Pour l’heure, les acteurs de l’économie sociale et solidaire, qui portent à bout de bras cette mission de recyclage, attendent des signes concrets. « Nous espérons que cette réforme sera à la hauteur des enjeux », conclut un responsable de la Croix-Rouge. « Sinon, ce sont des emplois, des savoir-faire et une partie de notre économie circulaire qui disparaîtront. »

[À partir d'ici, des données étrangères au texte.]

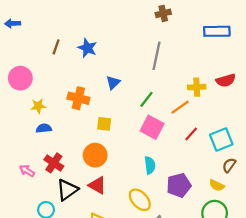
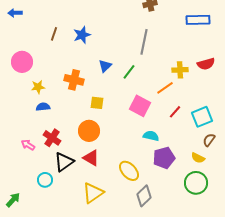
blue star: (87, 48) -> (82, 35), turned 30
green line: (146, 99) -> (129, 72), moved
cyan semicircle: (150, 165) -> (151, 136), moved, turned -70

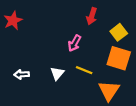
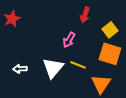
white triangle: (57, 73) -> (53, 68), size x1.6

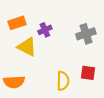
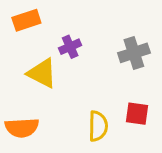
orange rectangle: (17, 23) -> (26, 20), moved

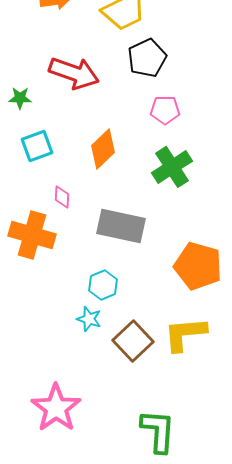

En cas de suppression de points de collecte, les citoyens sont invités à se rapprocher des déchetteries municipales ou des associations locales, qui organisent parfois des collectes ponctuelles. Certains magasins de la grande distribution ou marques de vêtements proposent également des bornes de dépôt. Il est aussi possible de donner ses vêtements à des proches, des recycleries ou des plateformes de seconde main comme Vinted ou Leboncoin.

Les vêtements issus de l’ultra fast-fashion sont majoritairement composés de matières synthétiques (polyester, acrylique, élasthanne) mélangées à du coton. Ces fibres, lorsqu’elles sont abîmées ou usées, sont presque impossibles à séparer et à recycler efficacement. De plus, leur faible qualité rend leur réutilisation ou leur transformation en nouvelles fibres peu rentable économiquement. Enfin, les teintures et traitements chimiques utilisés pour ces vêtements compliquent encore leur recyclage.